PROBLEM A: In the page below on the biconditional being commutative, in the first tableau of Proof 2 (the one for $p \iff q \vdash q \iff p$), explain what justifies the step from line 2 to line 3.
PROBLEM B: Continue the page below on the biconditional being commutative, picking up after its last line.

TEXT SHOWN:
===
# Biconditional is Commutative/Formulation 1

## Theorems

$p \iff q \dashv \vdash q \iff p$

## Proof 1

By the tableau method of natural deduction:

$p \iff q \vdash q \iff p$
Line Pool Formula Rule Depends upon Notes
1 1 $p \iff q$ Premise (None)
2 1 $p \implies q$ Biconditional Elimination: $\iff \EE_1$ 1
3 1 $q \implies p$ Biconditional Elimination: $\iff \EE_2$ 1
4 1 $q \iff p$ Biconditional Introduction: $\iff \II$ 3, 2

$\Box$

By the tableau method of natural deduction:

$q \iff p \vdash p \iff q$
Line Pool Formula Rule Depends upon Notes
1 1 $q \iff p$ Premise (None)
2 1 $q \implies p$ Biconditional Elimination: $\iff \EE_1$ 1
3 1 $p \implies q$ Biconditional Elimination: $\iff \EE_2$ 1
4 1 $p \iff q$ Biconditional Introduction: $\iff \II$ 3, 2

$\blacksquare$

## Proof 2

By the tableau method of natural deduction:

$p \iff q \vdash q \iff p$
Line Pool Formula Rule Depends upon Notes
1 1 $p \iff q$ Premise (None)
2 1 $\left({p \implies q}\right) \land \left({q \implies p}\right)$ Sequent Introduction 1 Rule of Material Equivalence
3 1 $\left({q \implies p}\right) \land \left({p \implies q}\right)$ Sequent Introduction 2 Conjunction is Commutative
4 1 $q \iff p$ Sequent Introduction 3 Rule of Material Equivalence

$\Box$

By the tableau method of natural deduction:

$q \iff p \vdash p \iff q$
Line Pool Formula Rule Depends upon Notes
1 1 $q \iff p$ Premise (None)
===
INFORMATION PROVIDED:

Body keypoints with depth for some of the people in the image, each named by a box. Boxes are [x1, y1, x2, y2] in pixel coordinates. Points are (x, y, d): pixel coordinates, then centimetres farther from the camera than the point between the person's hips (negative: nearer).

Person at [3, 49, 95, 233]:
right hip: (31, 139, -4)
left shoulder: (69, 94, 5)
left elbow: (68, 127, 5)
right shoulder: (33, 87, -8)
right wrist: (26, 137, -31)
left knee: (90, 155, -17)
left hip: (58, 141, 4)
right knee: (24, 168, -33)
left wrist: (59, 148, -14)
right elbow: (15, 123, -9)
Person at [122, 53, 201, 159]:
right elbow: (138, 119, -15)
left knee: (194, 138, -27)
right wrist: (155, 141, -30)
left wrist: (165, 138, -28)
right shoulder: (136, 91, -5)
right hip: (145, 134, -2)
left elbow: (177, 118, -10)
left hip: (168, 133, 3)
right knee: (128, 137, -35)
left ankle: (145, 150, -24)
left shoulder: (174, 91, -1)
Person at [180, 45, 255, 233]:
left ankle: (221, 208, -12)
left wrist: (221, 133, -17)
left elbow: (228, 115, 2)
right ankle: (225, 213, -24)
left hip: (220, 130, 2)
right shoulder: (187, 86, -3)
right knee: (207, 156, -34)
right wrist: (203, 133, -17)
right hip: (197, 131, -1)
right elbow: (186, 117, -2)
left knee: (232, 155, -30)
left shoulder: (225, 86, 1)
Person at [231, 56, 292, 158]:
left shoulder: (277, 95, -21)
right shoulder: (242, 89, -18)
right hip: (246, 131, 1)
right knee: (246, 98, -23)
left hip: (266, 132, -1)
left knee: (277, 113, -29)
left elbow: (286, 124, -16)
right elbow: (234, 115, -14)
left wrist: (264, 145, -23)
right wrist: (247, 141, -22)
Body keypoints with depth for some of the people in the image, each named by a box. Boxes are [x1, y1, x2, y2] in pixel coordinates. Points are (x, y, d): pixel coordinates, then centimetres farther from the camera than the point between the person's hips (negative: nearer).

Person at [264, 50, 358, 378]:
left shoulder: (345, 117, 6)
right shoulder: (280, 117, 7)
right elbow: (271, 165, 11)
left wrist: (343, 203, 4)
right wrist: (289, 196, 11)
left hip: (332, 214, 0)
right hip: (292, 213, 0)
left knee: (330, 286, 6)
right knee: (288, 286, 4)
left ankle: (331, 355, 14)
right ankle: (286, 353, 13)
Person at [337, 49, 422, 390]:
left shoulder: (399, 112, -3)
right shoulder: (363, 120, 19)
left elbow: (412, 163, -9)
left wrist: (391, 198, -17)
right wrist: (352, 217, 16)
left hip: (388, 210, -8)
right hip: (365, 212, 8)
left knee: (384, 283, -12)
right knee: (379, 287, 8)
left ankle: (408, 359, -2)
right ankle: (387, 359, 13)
===
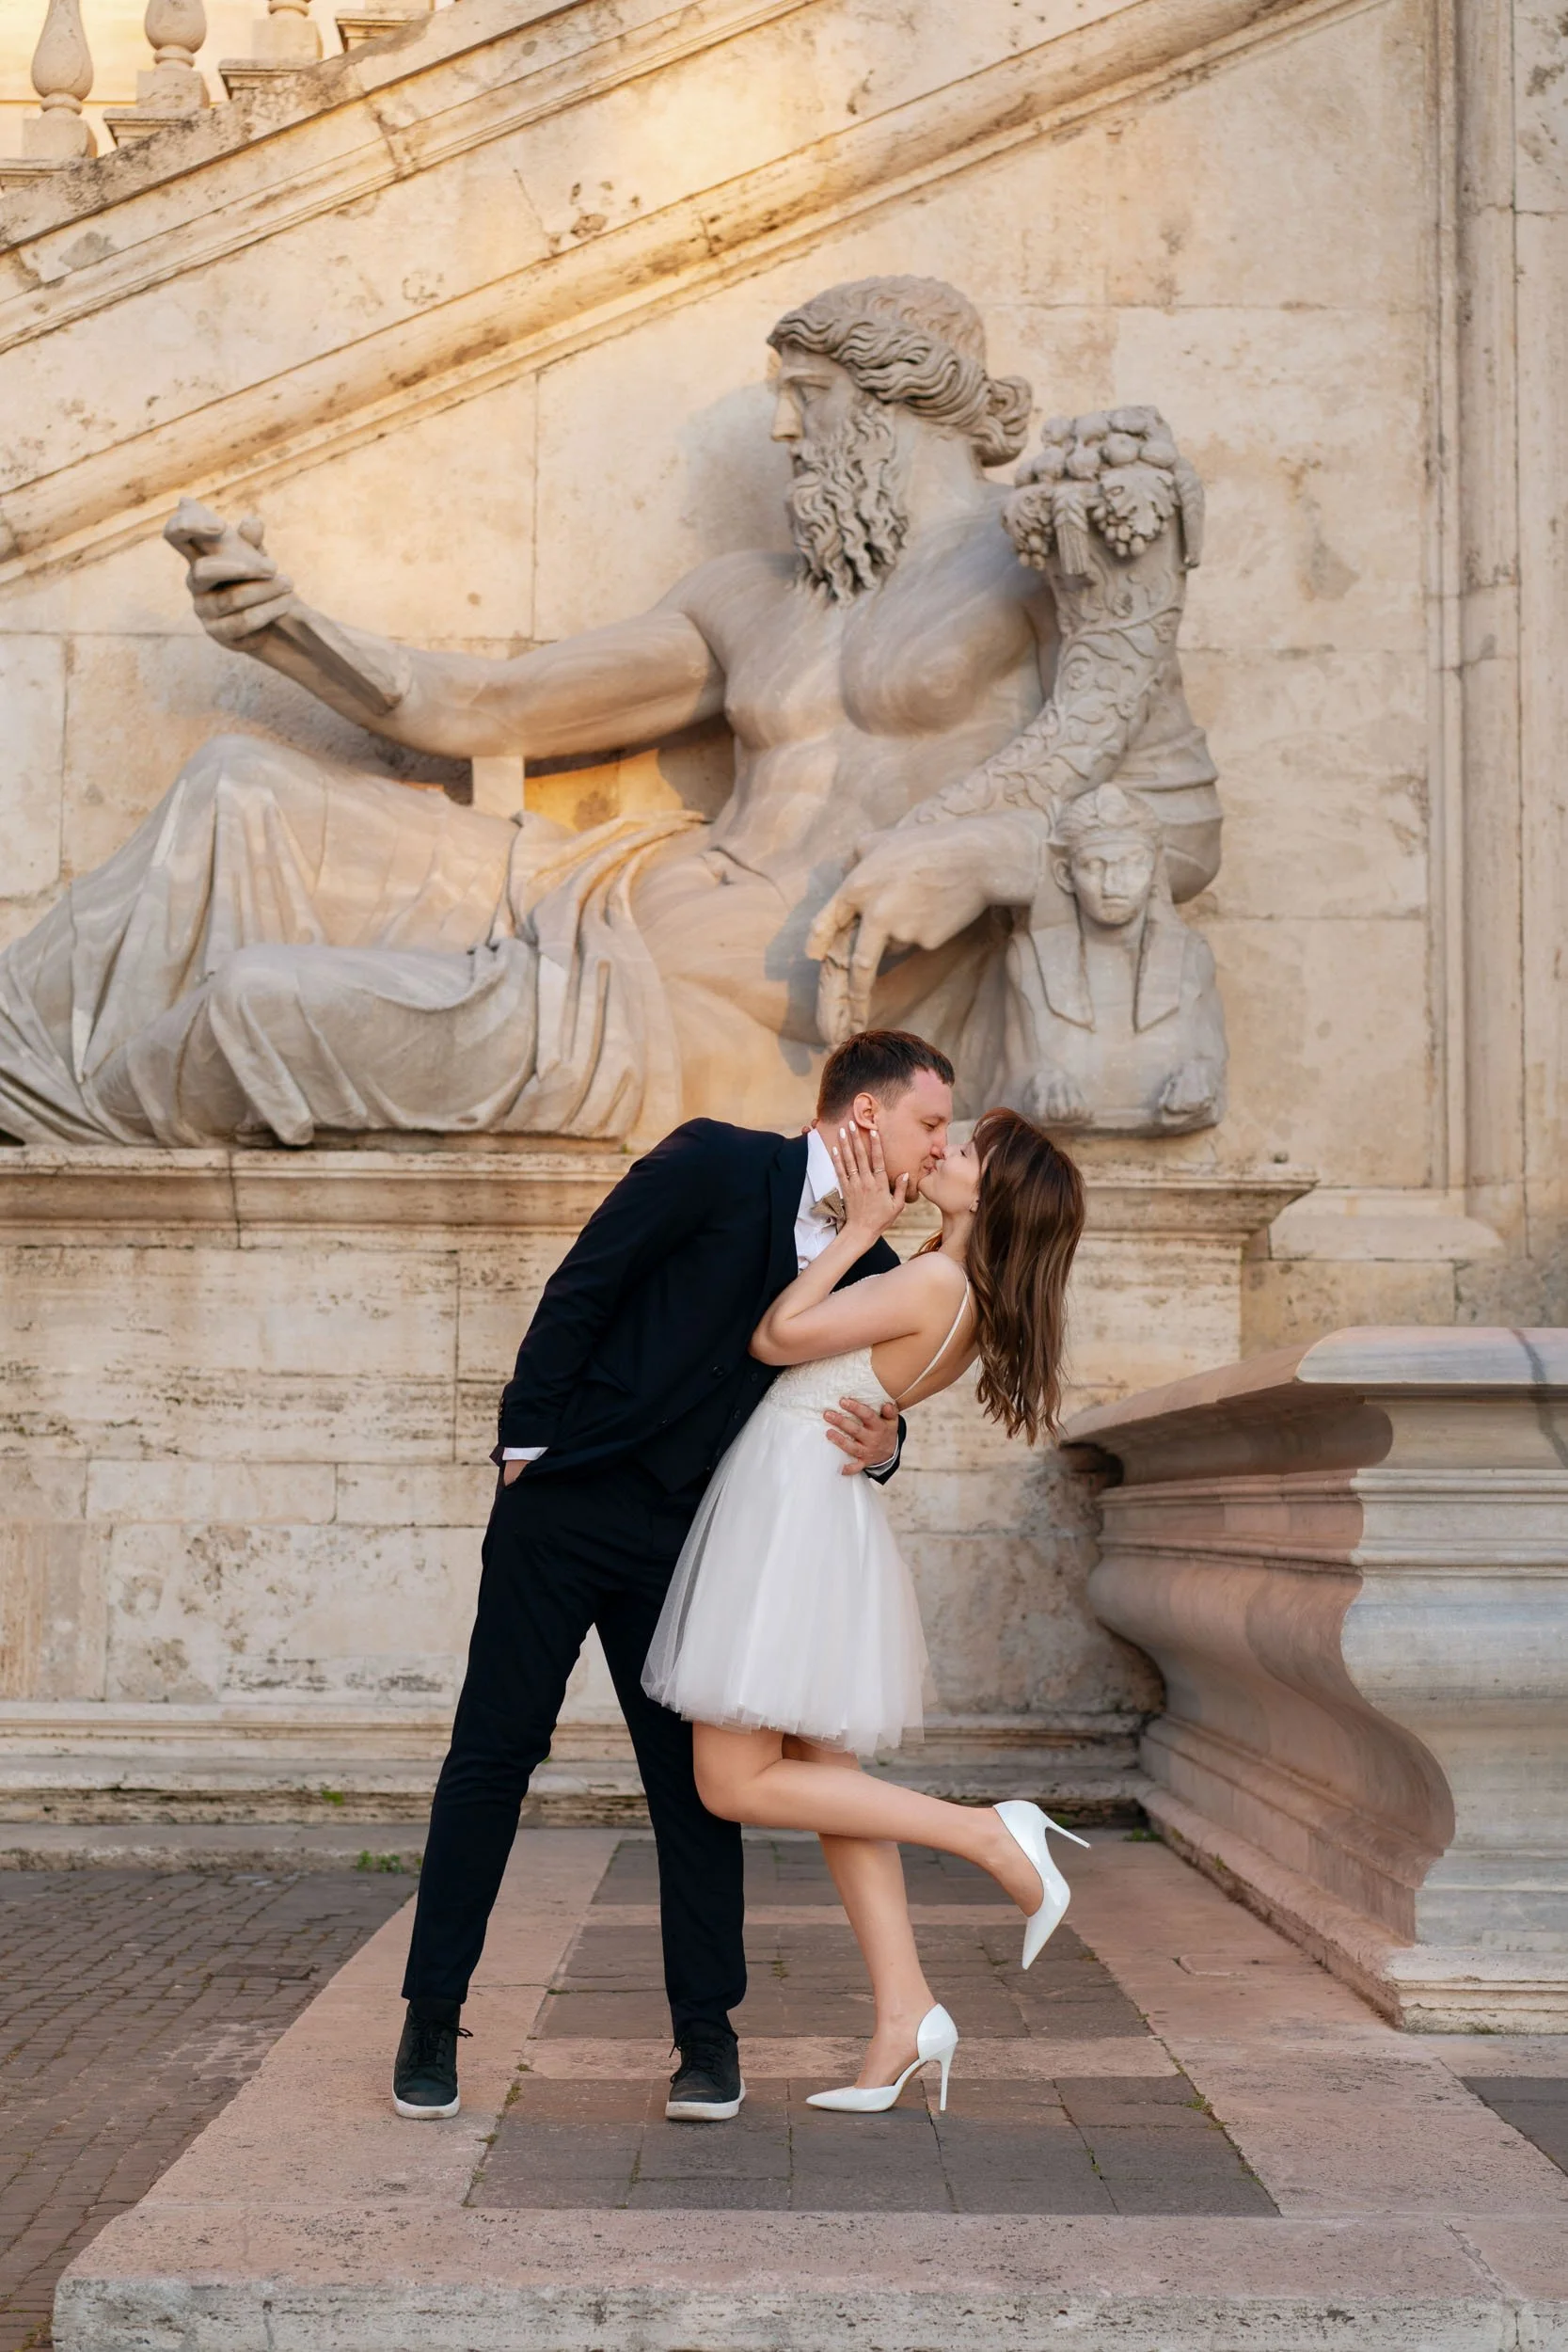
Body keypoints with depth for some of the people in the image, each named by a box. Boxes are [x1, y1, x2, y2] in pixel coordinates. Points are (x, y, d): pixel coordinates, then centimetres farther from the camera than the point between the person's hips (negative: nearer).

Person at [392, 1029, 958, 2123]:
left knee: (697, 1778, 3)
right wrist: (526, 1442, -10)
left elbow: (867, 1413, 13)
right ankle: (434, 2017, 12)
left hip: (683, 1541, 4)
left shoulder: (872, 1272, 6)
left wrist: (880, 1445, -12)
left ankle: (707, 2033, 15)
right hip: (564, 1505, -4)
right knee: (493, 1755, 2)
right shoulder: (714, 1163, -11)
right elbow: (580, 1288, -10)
===
RESPONSE A: Line 3, $\left({q \implies p}\right) \land \left({p \implies q}\right)$, is reached from line 2 by Sequent Introduction using Conjunction is Commutative. That rule swaps the two conjuncts of line 2, $\left({p \implies q}\right) \land \left({q \implies p}\right)$.

RESPONSE B:
2 1 $\left({q \implies p}\right) \land \left({p \implies q}\right)$ Sequent Introduction 1 Rule of Material Equivalence
3 1 $\left({p \implies q}\right) \land \left({q \implies p}\right)$ Sequent Introduction 2 Conjunction is Commutative
4 1 $p \iff q$ Sequent Introduction 3 Rule of Material Equivalence

$\blacksquare$

## Proof by Truth Table

We apply the Method of Truth Tables.

As can be seen by inspection, the truth values under the main connectives match for all boolean interpretations.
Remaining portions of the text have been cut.